Structured diff data
******************************
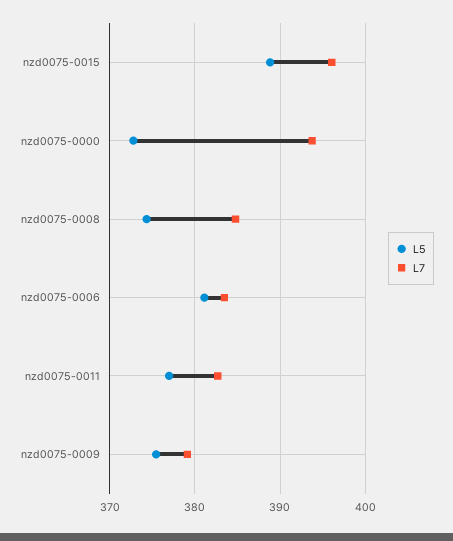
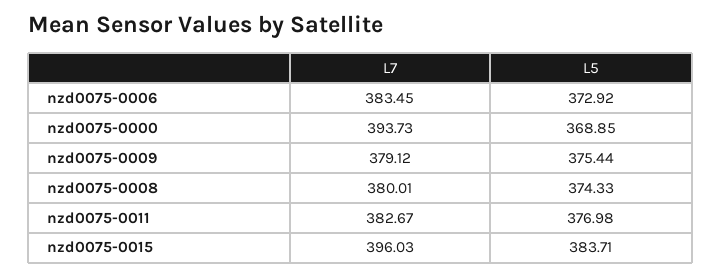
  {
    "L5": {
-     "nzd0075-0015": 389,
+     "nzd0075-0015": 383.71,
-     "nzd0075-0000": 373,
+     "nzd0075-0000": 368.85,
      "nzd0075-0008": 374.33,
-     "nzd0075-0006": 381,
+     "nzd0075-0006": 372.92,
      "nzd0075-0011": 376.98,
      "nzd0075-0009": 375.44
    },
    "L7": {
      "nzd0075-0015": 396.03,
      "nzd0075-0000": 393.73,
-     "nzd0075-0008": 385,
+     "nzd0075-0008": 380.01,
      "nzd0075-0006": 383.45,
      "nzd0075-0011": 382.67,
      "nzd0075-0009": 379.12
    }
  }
******************************
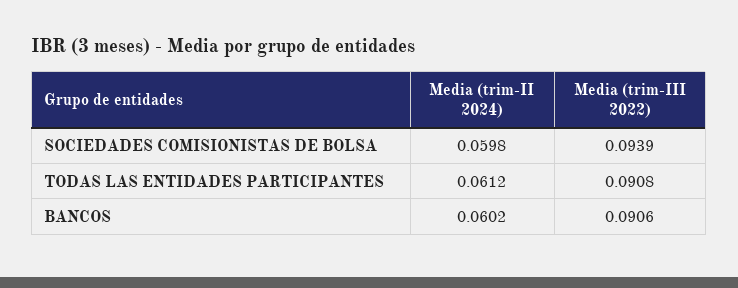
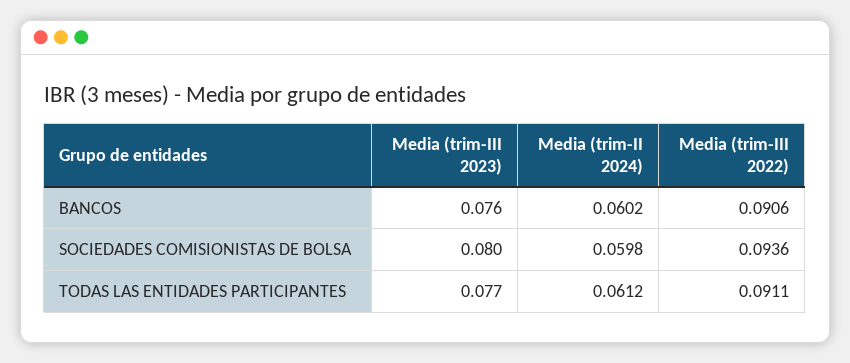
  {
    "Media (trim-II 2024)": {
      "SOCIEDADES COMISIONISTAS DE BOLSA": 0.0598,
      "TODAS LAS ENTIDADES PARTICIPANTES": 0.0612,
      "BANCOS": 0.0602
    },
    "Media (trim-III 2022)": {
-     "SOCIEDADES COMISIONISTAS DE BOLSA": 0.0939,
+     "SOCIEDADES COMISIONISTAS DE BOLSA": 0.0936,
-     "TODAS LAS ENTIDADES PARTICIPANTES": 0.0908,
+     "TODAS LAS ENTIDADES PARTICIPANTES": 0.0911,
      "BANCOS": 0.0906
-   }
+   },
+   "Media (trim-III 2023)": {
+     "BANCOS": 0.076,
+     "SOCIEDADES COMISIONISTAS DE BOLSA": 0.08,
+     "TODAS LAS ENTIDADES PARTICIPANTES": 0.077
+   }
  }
******************************
- YOUR ASSIGNMENT -
In the records above, find each line that mentions the word "TODAS", and copy it.

- SOLUTION TO THE EXERCISE -
      "TODAS LAS ENTIDADES PARTICIPANTES": 0.0612,
-     "TODAS LAS ENTIDADES PARTICIPANTES": 0.0908,
+     "TODAS LAS ENTIDADES PARTICIPANTES": 0.0911,
+     "TODAS LAS ENTIDADES PARTICIPANTES": 0.077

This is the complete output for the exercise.